Thanks for the clarification of "Watts RMS" and what it really means.

About the dynamic headroom issue... you make it sound like something like +6dB would only be found on a 'poorly regulated power supply' amplifier. At least with my experience, I've found dynamic headroom (at least 6 dB) to be a good thing in an amplifier.

My take on the dynamic headroom issue is that it is what it is... dynamically allocated umpff.. the amp goes to 11 if you will, albeit for only about 200 ms or so...

I agree, this has nothing to do with how "loud" an amplifier is but has everything to do with how dynamic an amplifier is. I wholeheartedly agree with you that dynamic headroom does not indicate how good an amp sounds. However, when done right, dynamic headroom can really make a smaller amplifier (like 40 VA RMS (is that better??)) sound very alive, especially when coupled with a speaker with 102 dB-W-m sensitivety.

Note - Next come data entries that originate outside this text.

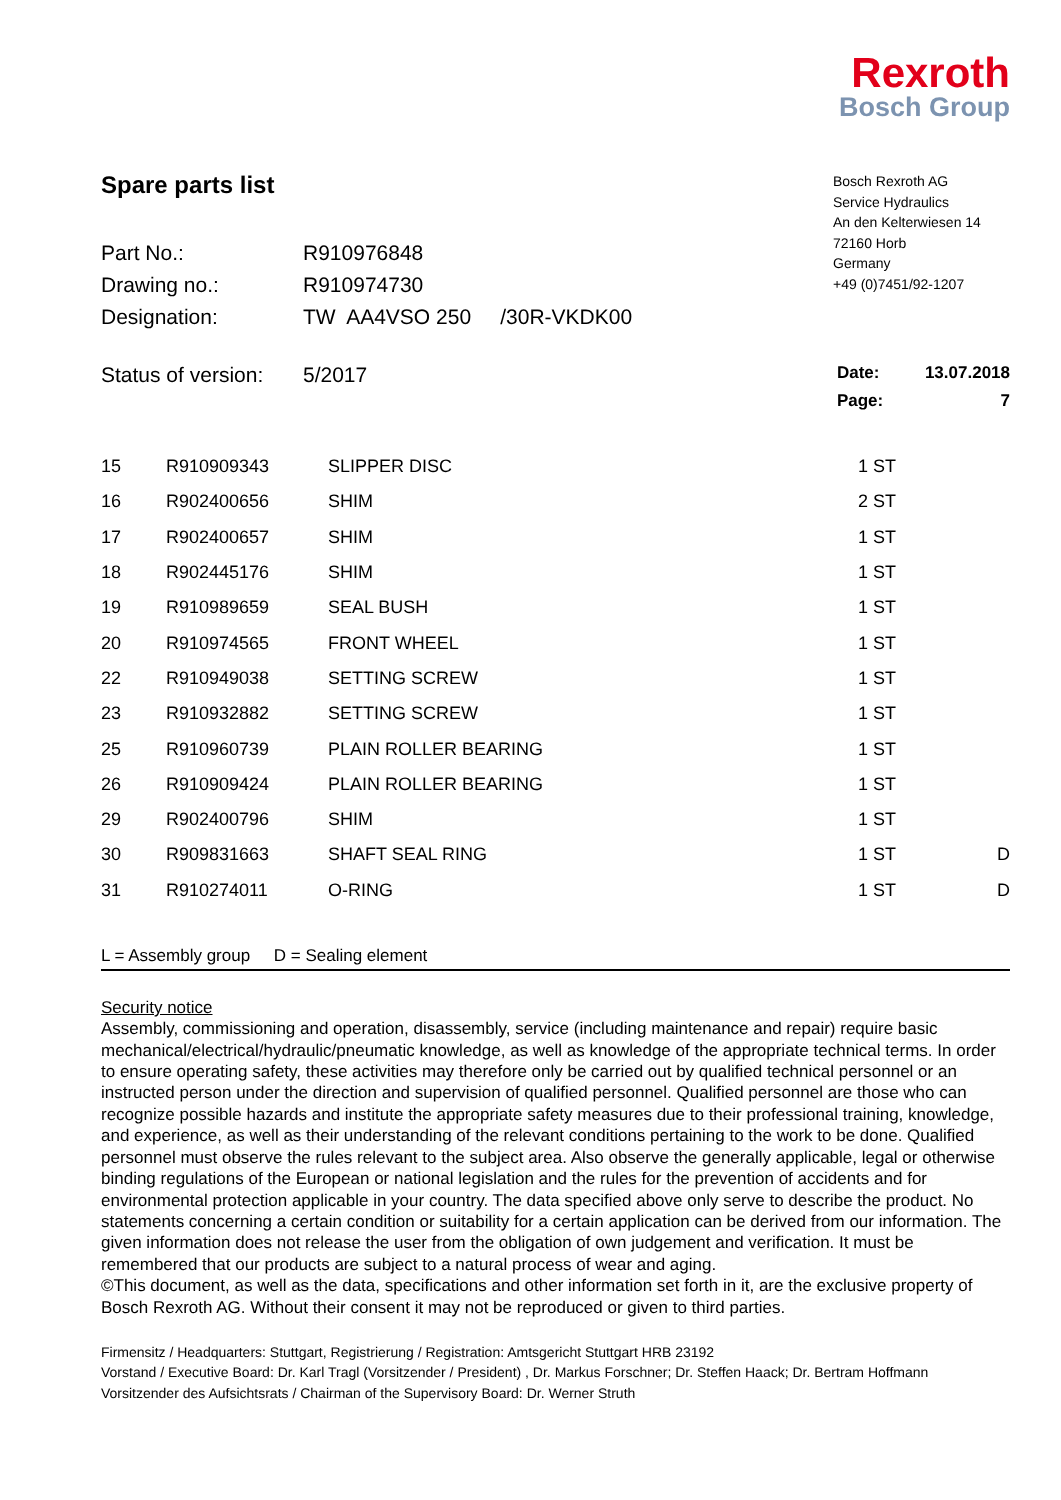Rexroth
Bosch Group
Spare parts list
| Part No.: | R910976848 |
| Drawing no.: | R910974730 |
| Designation: | TW AA4VSO 250 /30R-VKDK00 |
Bosch Rexroth AG
Service Hydraulics
An den Kelterwiesen 14
72160 Horb
Germany
+49 (0)7451/92-1207
Status of version: 5/2017
| Date: | 13.07.2018 |
| Page: | 7 |
| 15 | R910909343 | SLIPPER DISC | 1 ST | |
| 16 | R902400656 | SHIM | 2 ST | |
| 17 | R902400657 | SHIM | 1 ST | |
| 18 | R902445176 | SHIM | 1 ST | |
| 19 | R910989659 | SEAL BUSH | 1 ST | |
| 20 | R910974565 | FRONT WHEEL | 1 ST | |
| 22 | R910949038 | SETTING SCREW | 1 ST | |
| 23 | R910932882 | SETTING SCREW | 1 ST | |
| 25 | R910960739 | PLAIN ROLLER BEARING | 1 ST | |
| 26 | R910909424 | PLAIN ROLLER BEARING | 1 ST | |
| 29 | R902400796 | SHIM | 1 ST | |
| 30 | R909831663 | SHAFT SEAL RING | 1 ST | D |
| 31 | R910274011 | O-RING | 1 ST | D |
L = Assembly group D = Sealing element
Security notice
Assembly, commissioning and operation, disassembly, service (including maintenance and repair) require basic mechanical/electrical/hydraulic/pneumatic knowledge, as well as knowledge of the appropriate technical terms. In order to ensure operating safety, these activities may therefore only be carried out by qualified technical personnel or an instructed person under the direction and supervision of qualified personnel. Qualified personnel are those who can recognize possible hazards and institute the appropriate safety measures due to their professional training, knowledge, and experience, as well as their understanding of the relevant conditions pertaining to the work to be done. Qualified personnel must observe the rules relevant to the subject area. Also observe the generally applicable, legal or otherwise binding regulations of the European or national legislation and the rules for the prevention of accidents and for environmental protection applicable in your country. The data specified above only serve to describe the product. No statements concerning a certain condition or suitability for a certain application can be derived from our information. The given information does not release the user from the obligation of own judgement and verification. It must be remembered that our products are subject to a natural process of wear and aging.
©This document, as well as the data, specifications and other information set forth in it, are the exclusive property of Bosch Rexroth AG. Without their consent it may not be reproduced or given to third parties.
Firmensitz / Headquarters: Stuttgart, Registrierung / Registration: Amtsgericht Stuttgart HRB 23192
Vorstand / Executive Board: Dr. Karl Tragl (Vorsitzender / President) , Dr. Markus Forschner; Dr. Steffen Haack; Dr. Bertram Hoffmann
Vorsitzender des Aufsichtsrats / Chairman of the Supervisory Board: Dr. Werner Struth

If I read your post correctly, you indicated that rated RMS power had nothing to do with the sound volume an amp can produce. Take a 40 VA RMS amp and compare it to a 200 VA RMS amplifier... how can the 40 play louder than the 200??? Does it have something to do with peak current delivered?? How can RMS power not relate to overall sound volume the amplifier produces??? I'm just curious how this would be physically possible.

Always curious,

Mace

[djk]

I own a couple of Electrocompaniet AW 50 amplifiers.They are rated at 50 watts at 4 ohms.Because they have a regulated supply they have 0dB of dynamic headroom and only put out 25 watts at 8 ohms.On Klipschorns they have such an effortless sound like seem like they have 500 watts, up until the point they clip.Behavior at clipping is very important.Even on efficent speakers like Klipschorns.Some amps fall completly apart the instant they clip.Others can be driven 10dB into clipping and just become a bit "bright".A Heresy will sound better with a "well behaved" 100 watt amp than a 400 watt amp that will never come close to clipping.Tom Holman's APT model 1 amp had a Baker clamp so the output stage could never be driven into clipping.It had a "distortion" led that came on only after the amp had been clipping for more than 40mS.On dynamic program material you could drive that amp about 10dB into clipping before the led flashed.